Segundo a pasta, a descontinuação do aplicativo não afetará os investimentos já realizados. Os títulos públicos adquiridos, os valores aplicados, o histórico de operações e a rentabilidade permanecerão preservados, sem qualquer alteração nas condições das aplicações.

Como acompanhar os investimentos

Com o fim do aplicativo, os investidores deverão acessar o Portal do Investidor, disponível pelo navegador de computadores e celulares no site oficial do Tesouro Direto. A plataforma reúne as principais funcionalidades do programa, permitindo consultar extratos, acompanhar a rentabilidade da carteira, realizar aplicações e solicitar resgates.

Outra opção é utilizar os aplicativos das instituições financeiras habilitadas, como bancos, corretoras e plataformas de investimentos. Esses canais já oferecem acesso às operações do Tesouro Direto, permitindo acompanhar a carteira e negociar títulos públicos normalmente.

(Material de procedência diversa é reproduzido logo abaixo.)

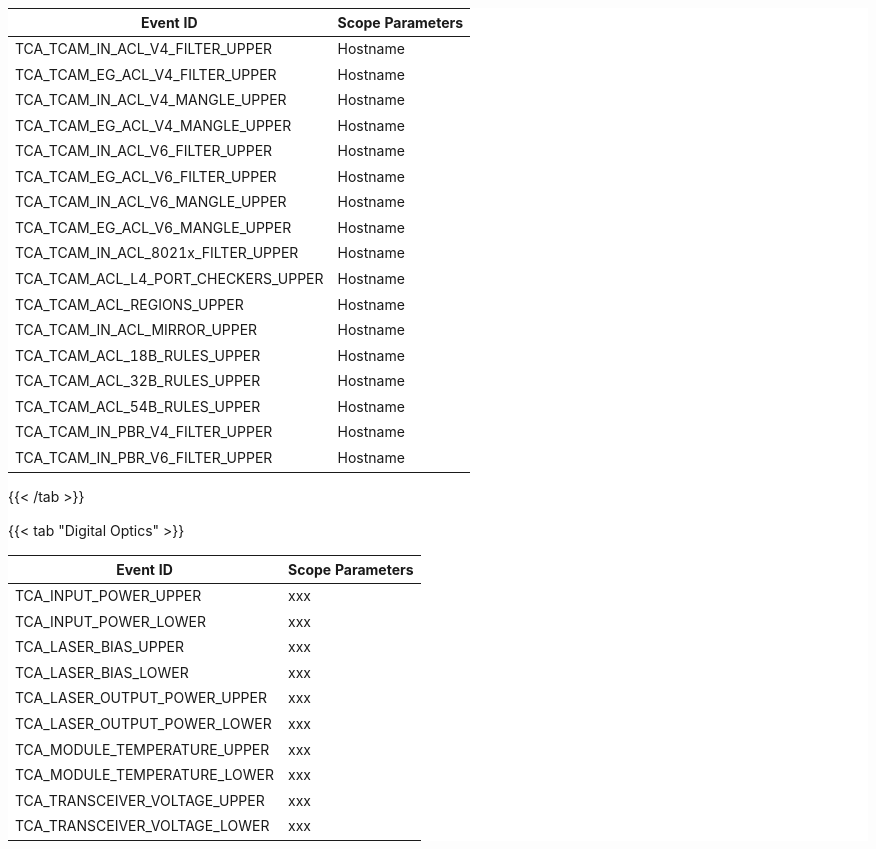 | Event ID | Scope Parameters |
| ---------- | -------------- |
| TCA_TCAM_IN_ACL_V4_FILTER_UPPER | Hostname |
| TCA_TCAM_EG_ACL_V4_FILTER_UPPER | Hostname |
| TCA_TCAM_IN_ACL_V4_MANGLE_UPPER | Hostname |
| TCA_TCAM_EG_ACL_V4_MANGLE_UPPER | Hostname |
| TCA_TCAM_IN_ACL_V6_FILTER_UPPER | Hostname |
| TCA_TCAM_EG_ACL_V6_FILTER_UPPER | Hostname |
| TCA_TCAM_IN_ACL_V6_MANGLE_UPPER | Hostname |
| TCA_TCAM_EG_ACL_V6_MANGLE_UPPER | Hostname |
| TCA_TCAM_IN_ACL_8021x_FILTER_UPPER | Hostname |
| TCA_TCAM_ACL_L4_PORT_CHECKERS_UPPER | Hostname |
| TCA_TCAM_ACL_REGIONS_UPPER | Hostname |
| TCA_TCAM_IN_ACL_MIRROR_UPPER | Hostname |
| TCA_TCAM_ACL_18B_RULES_UPPER | Hostname |
| TCA_TCAM_ACL_32B_RULES_UPPER | Hostname |
| TCA_TCAM_ACL_54B_RULES_UPPER | Hostname |
| TCA_TCAM_IN_PBR_V4_FILTER_UPPER | Hostname |
| TCA_TCAM_IN_PBR_V6_FILTER_UPPER | Hostname |

{{< /tab >}}

{{< tab "Digital Optics" >}}

| Event ID | Scope Parameters |
| ---------- | -------------- |
| TCA_INPUT_POWER_UPPER  |  xxx |
| TCA_INPUT_POWER_LOWER  |  xxx |
| TCA_LASER_BIAS_UPPER  |  xxx |
| TCA_LASER_BIAS_LOWER  |  xxx |
| TCA_LASER_OUTPUT_POWER_UPPER  |  xxx |
| TCA_LASER_OUTPUT_POWER_LOWER  |  xxx |
| TCA_MODULE_TEMPERATURE_UPPER  |  xxx |
| TCA_MODULE_TEMPERATURE_LOWER  |  xxx |
| TCA_TRANSCEIVER_VOLTAGE_UPPER  |  xxx |
| TCA_TRANSCEIVER_VOLTAGE_LOWER  |  xxx |
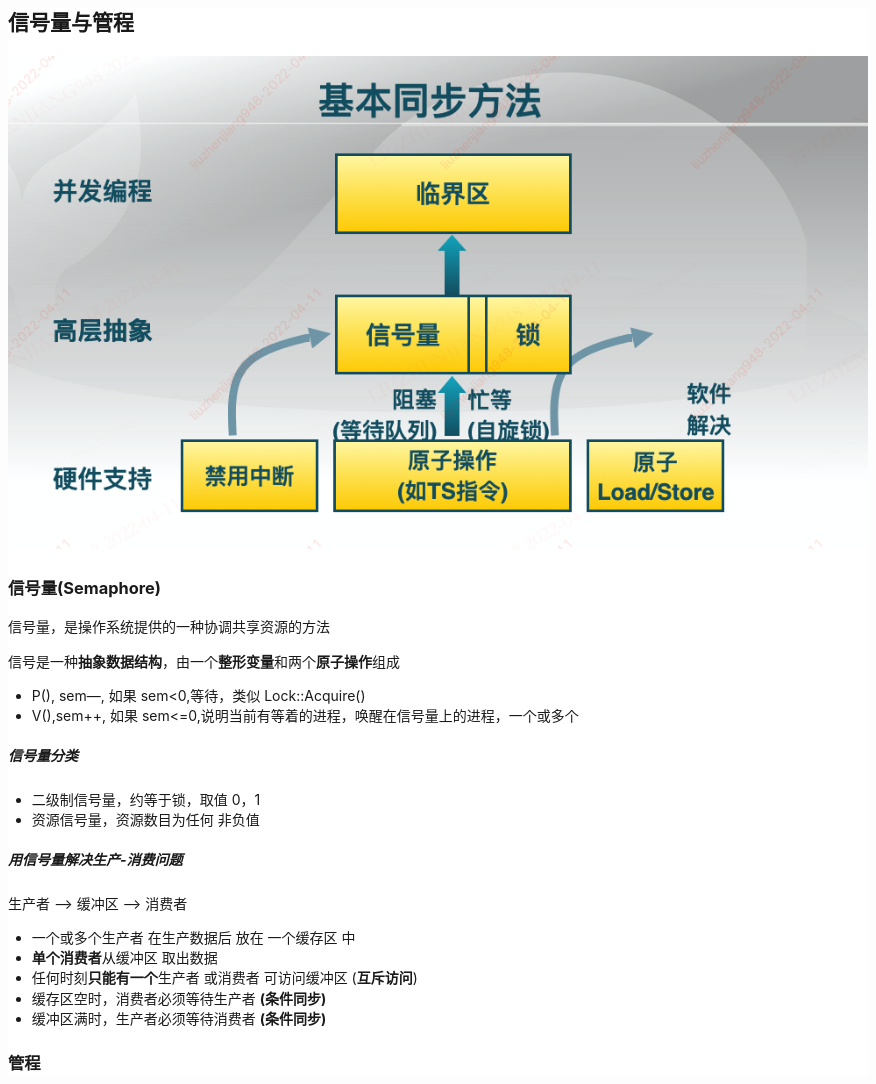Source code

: ## 信号量与管程

![基本同步方法](/image/synchronized.png)

### 信号量(Semaphore)

信号量，是操作系统提供的一种协调共享资源的方法

信号是一种**抽象数据结构**，由一个**整形变量**和两个**原子操作**组成

- P(), sem—, 如果 sem<0,等待，类似 Lock::Acquire()
- V(),sem++, 如果 sem<=0,说明当前有等着的进程，唤醒在信号量上的进程，一个或多个

##### 信号量分类

- 二级制信号量，约等于锁，取值 0，1
- 资源信号量，资源数目为任何 非负值

##### 用信号量解决生产-消费问题

生产者 —> 缓冲区 —> 消费者

- 一个或多个生产者 在生产数据后 放在 一个缓存区 中
- **单个消费者**从缓冲区 取出数据
- 任何时刻**只能有一个**生产者 或消费者 可访问缓冲区 (**互斥访问**)
- 缓存区空时，消费者必须等待生产者 **(条件同步)**
- 缓冲区满时，生产者必须等待消费者 **(条件同步)**

### 管程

O que muda para o investidor

A mudança faz parte do processo de reestruturação digital do Tesouro Direto. De acordo com o Ministério da Fazenda, a desativação do aplicativo abre espaço para o desenvolvimento de uma nova experiência digital para os investidores, embora ainda não tenha sido divulgado quando a nova plataforma será lançada nem quais recursos ela oferecerá.

Até lá, não será necessário realizar resgates, transferir aplicações ou adotar qualquer procedimento adicional. Os investidores precisarão apenas substituir o aplicativo oficial pelo Portal do Investidor ou pelos aplicativos da instituição financeira onde mantêm a custódia dos títulos. Dessa forma, o acompanhamento da carteira e a realização de novas operações continuarão disponíveis normalmente.